- **Task item**:
Using the text on DAX measures, answer each of the following questions.
(a) Which two functions does the text call the most common aggregation functions?
(b) Besides COUNT and COUNTA, which two counting functions does DAX provide?
(c) With what kind of table does COUNTROWS work well?
*** Text segment
Note also that one DAX measure can reference others. In this way, you can build a chain of measures in your data model: base measures with simple aggregations of your key numeric columns and then any more complex measures then build upon these base measures.

### Key DAX Aggregations

Most DAX functions work by aggregating values in columns or tables on subsets of data. Sum and Average are the most common aggregation functions e.g. Total Sales Revenue = SUM(Sales[Sales Amount]) or Average Revenue Per Transaction = AVERAGE(Sales[Sales Amount]). These are often a good idea to set up as base measures as the first step in building out your DAX formulas, as these can then referenced in other, more complex formulas where required.

In addition to COUNT and COUNTA, DAX provides two new functions for counting records which are incredibly useful: COUNTROWS and DISTINCTCOUNT.

COUNTROWS works well when you are referencing a dimension table. For example, to count the number of products then as long as your products table has only one row per product (Which it should) then this is as simple as # Products = COUNTROWS(Product).

However, this will give you the total number of products in this table (the total number of products available), which is not necessarily the same as the number of products which actually sold.

A more common scenario might be to say count the number of products which sold during a particular time frame or at a particular location. Consider the below data model diagram: when your  relationships are all set up as single direction in this way (which is advisable) then filtering for say a particular year and using

# Products =
COUNTROWS ( Products )
******
*** Given entries
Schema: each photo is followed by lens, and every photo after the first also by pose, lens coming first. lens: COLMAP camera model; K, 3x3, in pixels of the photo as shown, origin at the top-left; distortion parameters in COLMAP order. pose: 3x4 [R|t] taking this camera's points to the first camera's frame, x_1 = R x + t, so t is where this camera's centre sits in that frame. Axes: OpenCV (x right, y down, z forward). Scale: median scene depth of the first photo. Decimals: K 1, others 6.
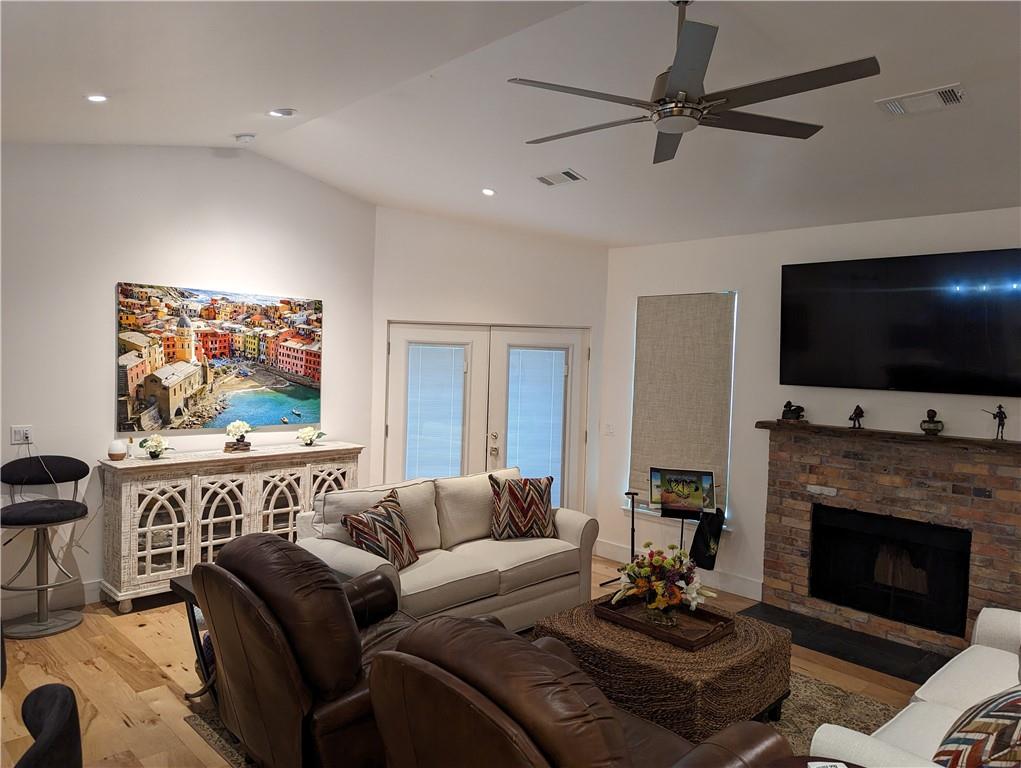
lens RADIAL K [[719.9, 0, 507.2], [0, 719.9, 389.5], [0, 0, 1]] dist [0.038960, -0.017278]
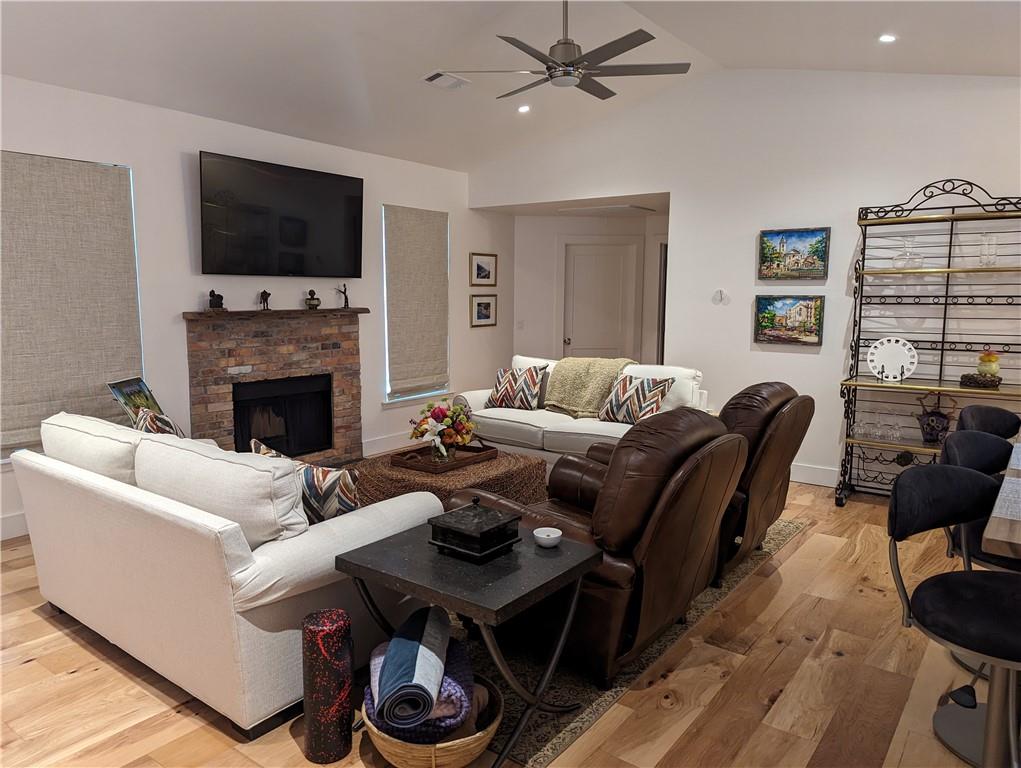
lens RADIAL K [[719.9, 0, 511.3], [0, 719.9, 384.4], [0, 0, 1]] dist [0.038960, -0.017278]
pose [[-0.158295, -0.163833, 0.973705, -0.695904], [0.030874, 0.984835, 0.170725, -0.014779], [-0.986909, 0.057087, -0.150836, 0.743009]]
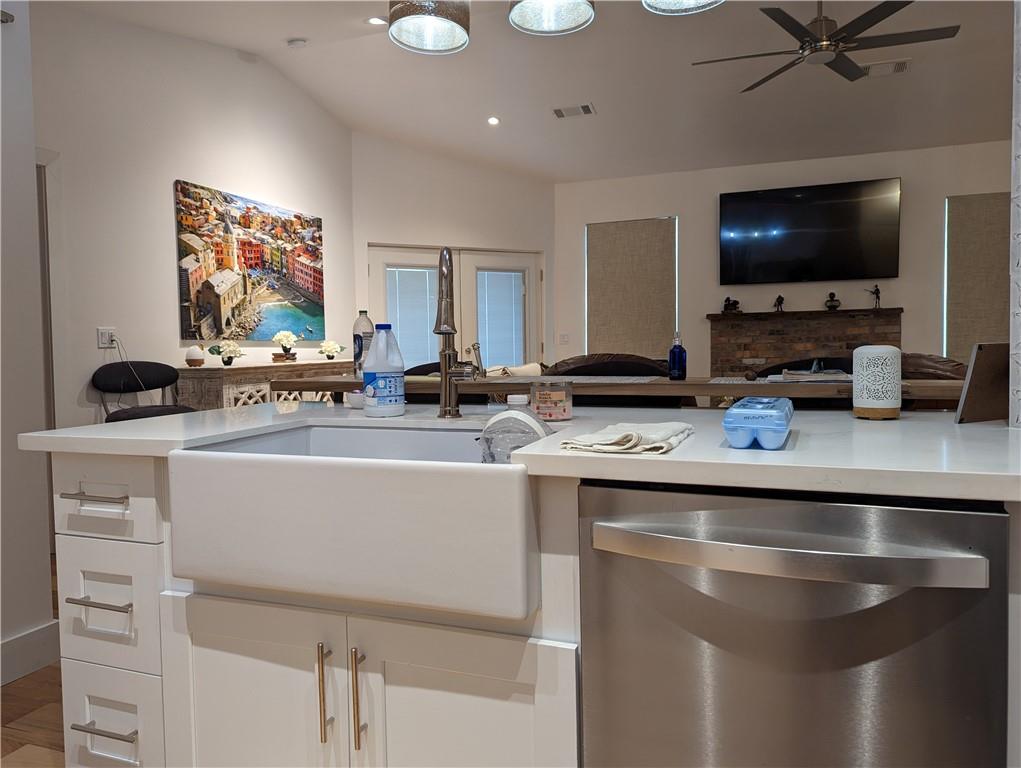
lens RADIAL K [[719.9, 0, 509.1], [0, 719.9, 376.4], [0, 0, 1]] dist [0.038960, -0.017278]
pose [[0.903950, -0.063211, 0.422940, -0.542016], [0.062653, 0.997919, 0.015236, 0.115496], [-0.423023, 0.012726, 0.906030, -0.029637]]
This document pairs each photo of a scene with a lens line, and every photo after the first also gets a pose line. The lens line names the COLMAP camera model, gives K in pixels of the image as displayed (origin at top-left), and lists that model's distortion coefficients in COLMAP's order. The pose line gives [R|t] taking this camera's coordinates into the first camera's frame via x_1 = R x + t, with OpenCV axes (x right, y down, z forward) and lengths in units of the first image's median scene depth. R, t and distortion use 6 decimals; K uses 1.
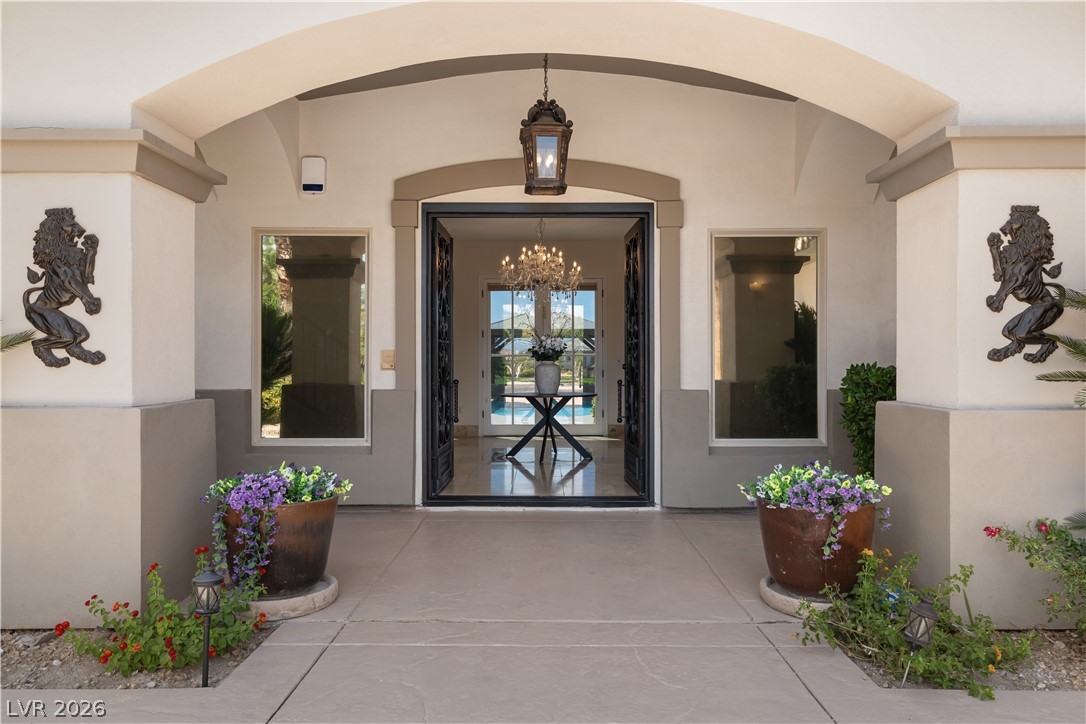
******
- **Response to the exercise**:
(a) Sum and Average.
(b) COUNTROWS and DISTINCTCOUNT.
(c) A dimension table.